▸ Supplied information:
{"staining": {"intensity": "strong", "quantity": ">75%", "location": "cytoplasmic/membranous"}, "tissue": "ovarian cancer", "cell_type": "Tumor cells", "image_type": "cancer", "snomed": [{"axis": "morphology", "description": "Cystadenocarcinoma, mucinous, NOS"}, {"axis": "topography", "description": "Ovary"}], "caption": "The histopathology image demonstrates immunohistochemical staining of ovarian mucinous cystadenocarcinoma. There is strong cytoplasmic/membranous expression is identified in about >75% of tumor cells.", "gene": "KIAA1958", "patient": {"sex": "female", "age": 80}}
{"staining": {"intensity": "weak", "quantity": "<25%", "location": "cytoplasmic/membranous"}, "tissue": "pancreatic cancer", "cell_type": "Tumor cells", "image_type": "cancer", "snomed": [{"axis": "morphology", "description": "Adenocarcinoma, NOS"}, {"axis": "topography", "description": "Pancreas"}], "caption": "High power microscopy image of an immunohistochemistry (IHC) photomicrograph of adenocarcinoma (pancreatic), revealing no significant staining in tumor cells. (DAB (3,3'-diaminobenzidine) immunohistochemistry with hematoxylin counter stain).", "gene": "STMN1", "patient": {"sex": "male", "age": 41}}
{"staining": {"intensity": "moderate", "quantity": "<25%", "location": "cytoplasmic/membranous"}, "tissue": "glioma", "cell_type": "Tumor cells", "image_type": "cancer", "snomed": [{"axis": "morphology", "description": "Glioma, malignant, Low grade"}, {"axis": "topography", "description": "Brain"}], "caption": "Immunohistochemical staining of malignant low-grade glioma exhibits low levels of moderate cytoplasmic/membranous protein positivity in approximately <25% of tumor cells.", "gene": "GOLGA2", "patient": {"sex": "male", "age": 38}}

▸ Exercise description: Whole listing, every line: reproduce it exactly.

▸ Output for this task:
{"staining": {"intensity": "strong", "quantity": ">75%", "location": "cytoplasmic/membranous"}, "tissue": "ovarian cancer", "cell_type": "Tumor cells", "image_type": "cancer", "snomed": [{"axis": "morphology", "description": "Cystadenocarcinoma, mucinous, NOS"}, {"axis": "topography", "description": "Ovary"}], "caption": "The histopathology image demonstrates immunohistochemical staining of ovarian mucinous cystadenocarcinoma. There is strong cytoplasmic/membranous expression is identified in about >75% of tumor cells.", "gene": "KIAA1958", "patient": {"sex": "female", "age": 80}}
{"staining": {"intensity": "weak", "quantity": "<25%", "location": "cytoplasmic/membranous"}, "tissue": "pancreatic cancer", "cell_type": "Tumor cells", "image_type": "cancer", "snomed": [{"axis": "morphology", "description": "Adenocarcinoma, NOS"}, {"axis": "topography", "description": "Pancreas"}], "caption": "High power microscopy image of an immunohistochemistry (IHC) photomicrograph of adenocarcinoma (pancreatic), revealing no significant staining in tumor cells. (DAB (3,3'-diaminobenzidine) immunohistochemistry with hematoxylin counter stain).", "gene": "STMN1", "patient": {"sex": "male", "age": 41}}
{"staining": {"intensity": "moderate", "quantity": "<25%", "location": "cytoplasmic/membranous"}, "tissue": "glioma", "cell_type": "Tumor cells", "image_type": "cancer", "snomed": [{"axis": "morphology", "description": "Glioma, malignant, Low grade"}, {"axis": "topography", "description": "Brain"}], "caption": "Immunohistochemical staining of malignant low-grade glioma exhibits low levels of moderate cytoplasmic/membranous protein positivity in approximately <25% of tumor cells.", "gene": "GOLGA2", "patient": {"sex": "male", "age": 38}}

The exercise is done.